The US Senate: A War Between Two Cliques
by Charles Lemos, Wed Feb 03, 2010 at 03:03:13 AM EST
The Economist has an interesting post with an intriguing slideshow presentation on the evolving relationships in the US Senate. The graph, created by Andrew Odewahn, an information-design expert, maps the voting relationships in the US Senate since 1991 and finds an increasingly polarized US Senate.
U.S. Senate Social Graph, 1991 - Present View more presentations from O’Reilly Media.
Back in 1991-93, there were a surprising number of senators who constituted linked nodes between the main clouds of Republicans and Democrats. Howell Heflin, Richard Shelby, Bob Packwood, William Cohen, Mark Hatfield and Arlen Specter all had significant links across party lines, and it was still possible for Jesse Helms to be off in his own far-right world. Nowadays, it's impossible to get far to the right of mainstream Republicans, because half of the Republicans are already there. By the 104th Congress, following the "Republican revolution" of 1994, the middle space was almost entirely unoccupied, and through the next three congresses only Jim Jeffords, Lincoln Chafee and Arlen Specter dared brave the chasm between the parties. In George Bush's first term, following September 11th, bipartisanship again became an option, and cross-party links proliferated. But by the current Congress, things had gone back to the bad old days of the mid-90s: every single connection between the main clouds of the two parties now runs through Ben Nelson, Olympia Snowe or Susan Collins.

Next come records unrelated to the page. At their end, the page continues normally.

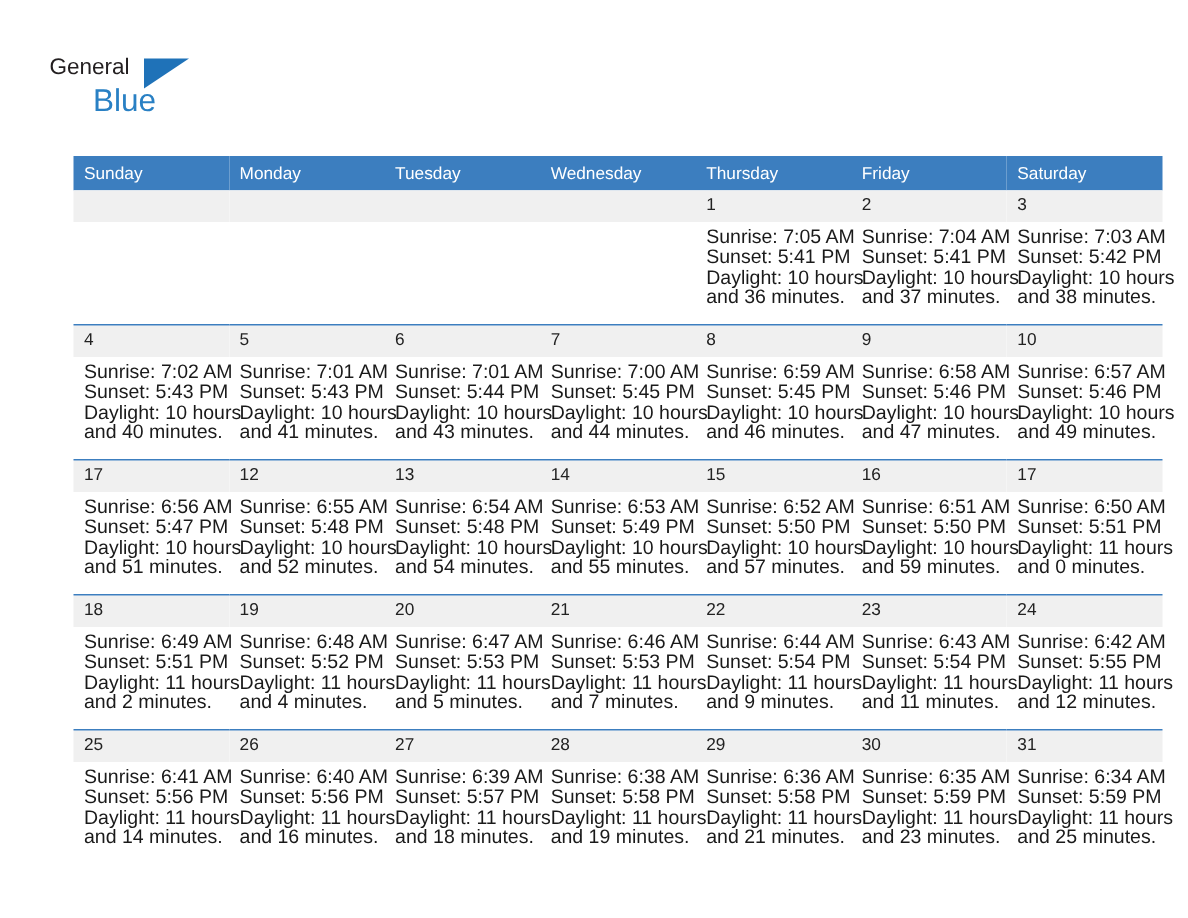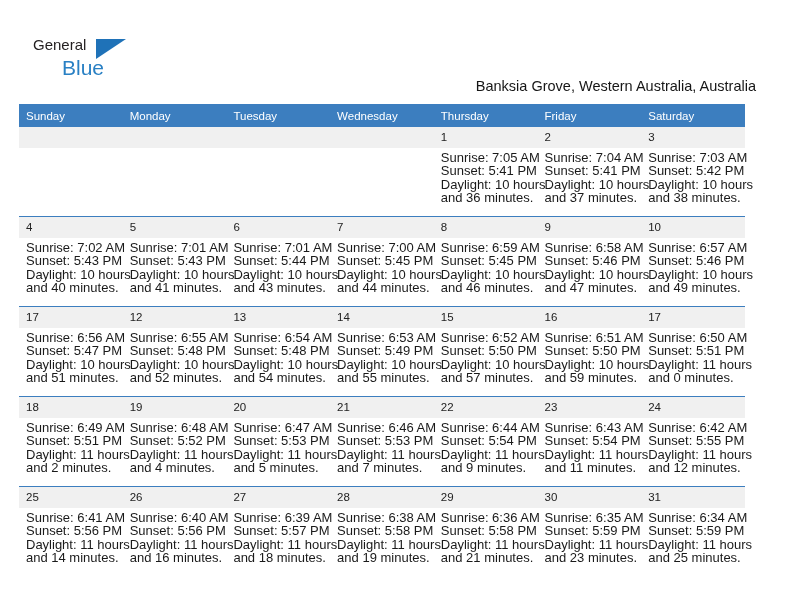"Banksia Grove, Western Australia," div.subtitle { html: <div>Banksia Grove, Western Australia, Australia</div> -> none }
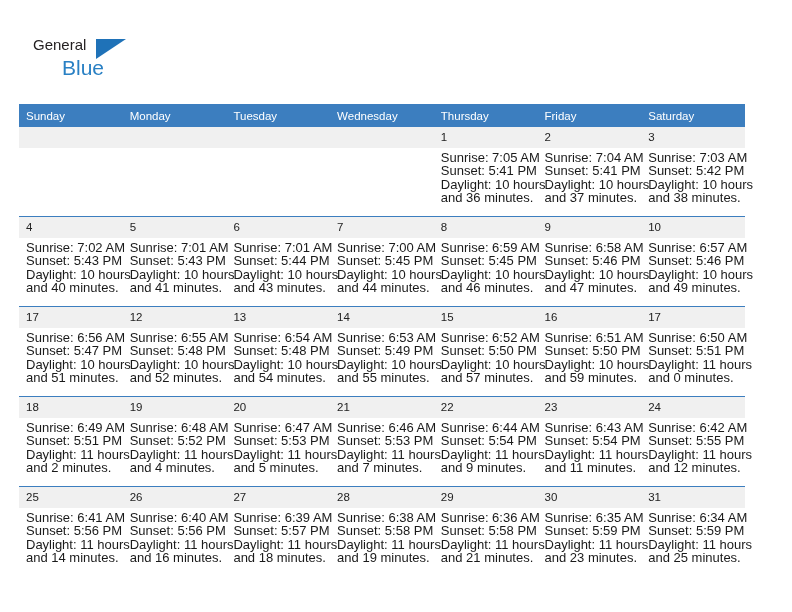"Sunday" .calendar { left: 19px -> 49px }
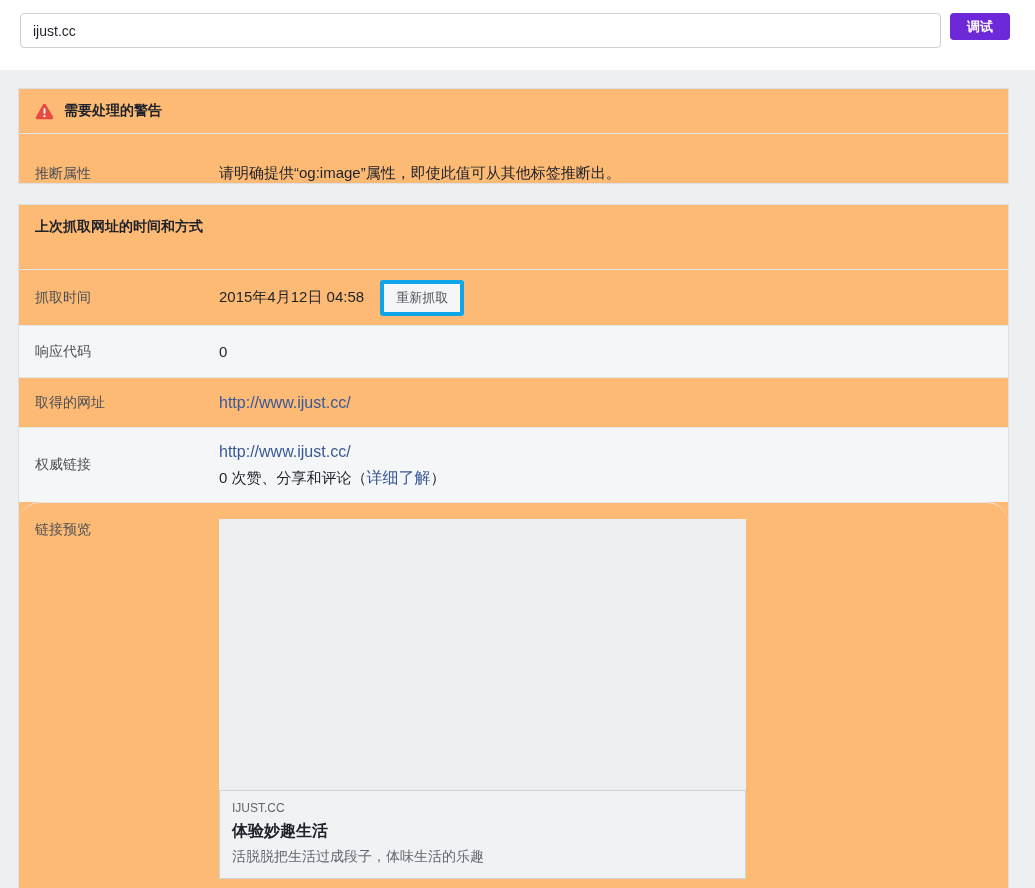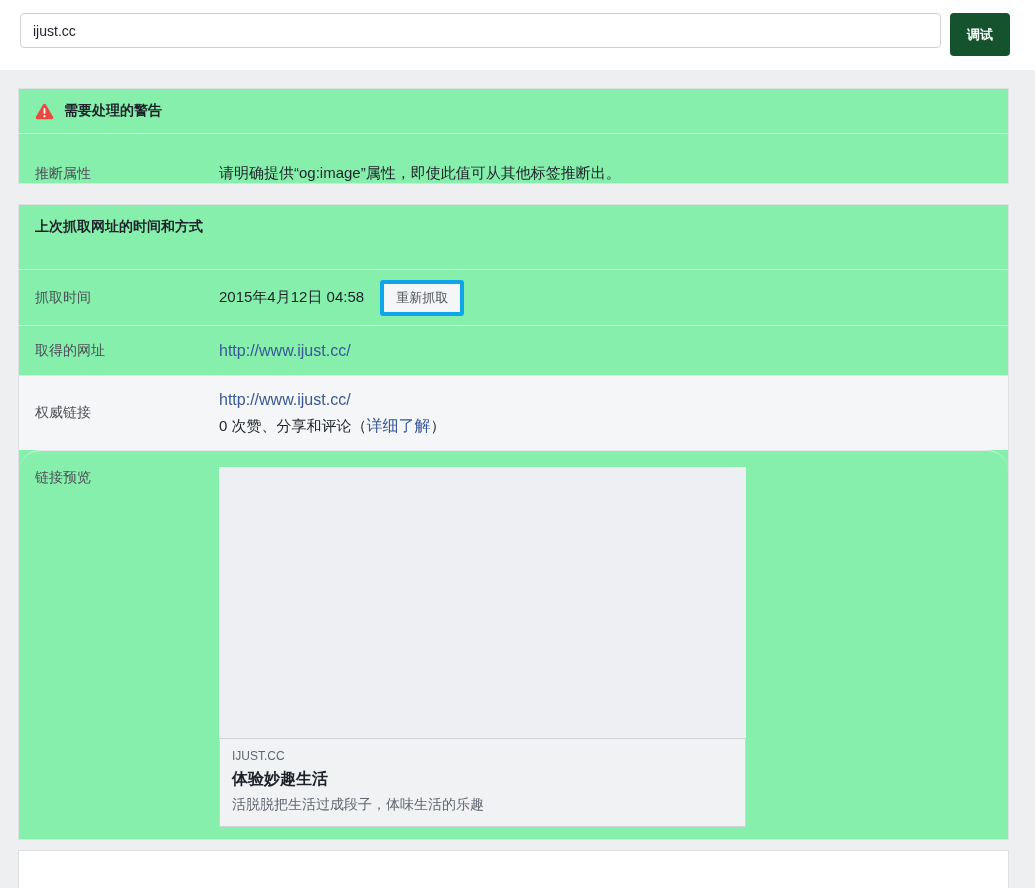"调试" .debug-btn { background: #14532d -> #6d28d9; height: 43px -> 27px }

If this were a Facebook community, for the vast majority of either party, the legend next to any member of the other party would read: "You have 0 friends in common." What Barack Obama was attempting to do by visiting the Republican issues retreat was to smack himself down in the middle of that divide. The social divide is, of course, most striking because it appears not to correspond to any reasonable ideological divide; as Mr Obama told the Republican senators, the health-care reform that passed the Senate on party lines is an extremely moderate bill, the most conservative and private-sector-friendly version of universal health insurance imaginable. But that doesn't really matter; the clash in the Senate isn't about policy. It's a war between two cliques. It's not clear whether aggressive friendliness can overcome the drive towards social self-segregation. But the Democrats no longer have 60 votes in the Senate, and if the country is going to get anything done in the next three years, the only way forward is to try and make some friends.
A few other observations about the voting relationships in the Senate:
• The Democrats tend toward to be more fractious. They are often divided into at least two camps, sometimes three.
• Until his retirement in 1997, Alabama Senator Howard Heflin was the Democrat most closely aligned with the GOP. Senator Zell Miller of Georgia in the 107th and 108th Congress voted more with his Republican colleagues than with his party. Senator Ben Nelson of Nebraska is now the Democrat with the closest ties to the GOP.
• While the GOP has generally held together better as a group, it too has seen some fissures developing in the 111th Congress. Not surprisingly Senator Olympia Snowe and Senator Susan Collins, both of Maine, are the ones most likely to vote with the Democrats.
• The Republican Senators who have tended to vote more with the Democrats have largely tended to represent states in New England (William Cohen, Jim Jeffords, Lincoln Chaffee) plus Pennsylvania (Arlen Specter) and Oregon (Bob Packwood, Mark Hatfield, Gordon Smith). Apart from Senator Specter who is now a member of the Democratic caucus, none of the others are in the Senate. In short the pool for bipartisanship initiatives is effectively limited to the two Senators from Maine and perhaps the incoming Scott Brown.